[Data — start]

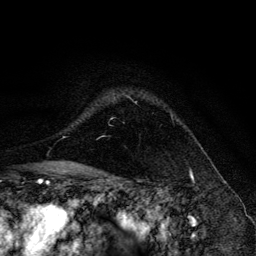
Breast MRI, one axial slice. Slice 99 of 134 in the series (ordered by position). Cropped to one breast. Dynamic contrast-enhanced series, time point 2 of 6 at this slice position (early post-contrast). 3 T. TE 4.2 ms, TR 8.6 ms. 1.2 mm slice thickness. 256 × 256 image matrix, field of view 160 × 160 mm. Female patient.
Outlined on this slice (semi-automatically segmented with operator editing):
- enhancing-tissue mask used for the functional tumour volume (all voxels passing the contrast-enhancement thresholds inside the analysis volume; usually the tumour): bounding box <125,95,173,118> (left, top, right, bottom; pixels)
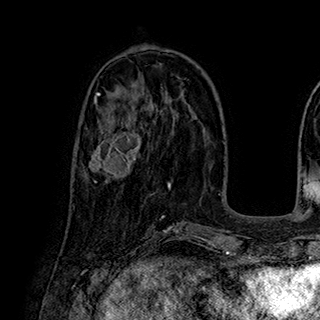
Breast MRI (dynamic contrast-enhanced), one axial slice; slice 83 of 180 in the series (ordered by position); cropped to one breast; dynamic contrast-enhanced series, time point 2 of 7 at this slice position (early post-contrast); 1.5 T; TE 2.8 ms, TR 5.4 ms; 1 mm slice thickness; 320 × 320 image matrix, field of view 225 × 225 mm. Female patient.
Annotated regions visible in this slice (semi-automatic segmentation, software-assisted and operator-edited):
- enhancing-tissue mask used for the functional tumour volume (all voxels passing the contrast-enhancement thresholds inside the analysis volume; usually the tumour): bounding box <89,113,142,183> (left, top, right, bottom; pixels)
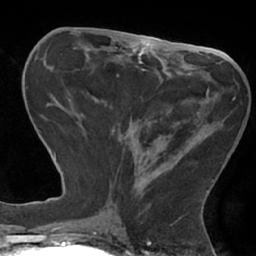
Breast MRI (dynamic contrast-enhanced), one axial slice; position 27 of 66 along the scan axis; cropped to one breast; dynamic contrast-enhanced series, time point 2 of 7 at this slice position (early post-contrast); 1.5 T; TE 2.9 ms, TR 6.1 ms; 256 × 256 image matrix, field of view 180 × 180 mm. Female patient.
Annotated regions visible in this slice (semi-automatically segmented with operator editing):
- enhancing-tissue mask used for the functional tumour volume (all voxels passing the contrast-enhancement thresholds inside the analysis volume; usually the tumour): box from (x=105, y=74) to (x=214, y=180) px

[Data — finish]

_Exercise objective_
Only the lines above starting with the line with "(semi-automatic segmentation, software-assisted" and going on through the line with "180 mm. Female patient." belong in the answer; repeat them exactly, minus any picture.

_Response_
Annotated regions visible in this slice (semi-automatic segmentation, software-assisted and operator-edited):
- enhancing-tissue mask used for the functional tumour volume (all voxels passing the contrast-enhancement thresholds inside the analysis volume; usually the tumour): bounding box <89,113,142,183> (left, top, right, bottom; pixels)
Breast MRI (dynamic contrast-enhanced), one axial slice; position 27 of 66 along the scan axis; cropped to one breast; dynamic contrast-enhanced series, time point 2 of 7 at this slice position (early post-contrast); 1.5 T; TE 2.9 ms, TR 6.1 ms; 256 × 256 image matrix, field of view 180 × 180 mm. Female patient.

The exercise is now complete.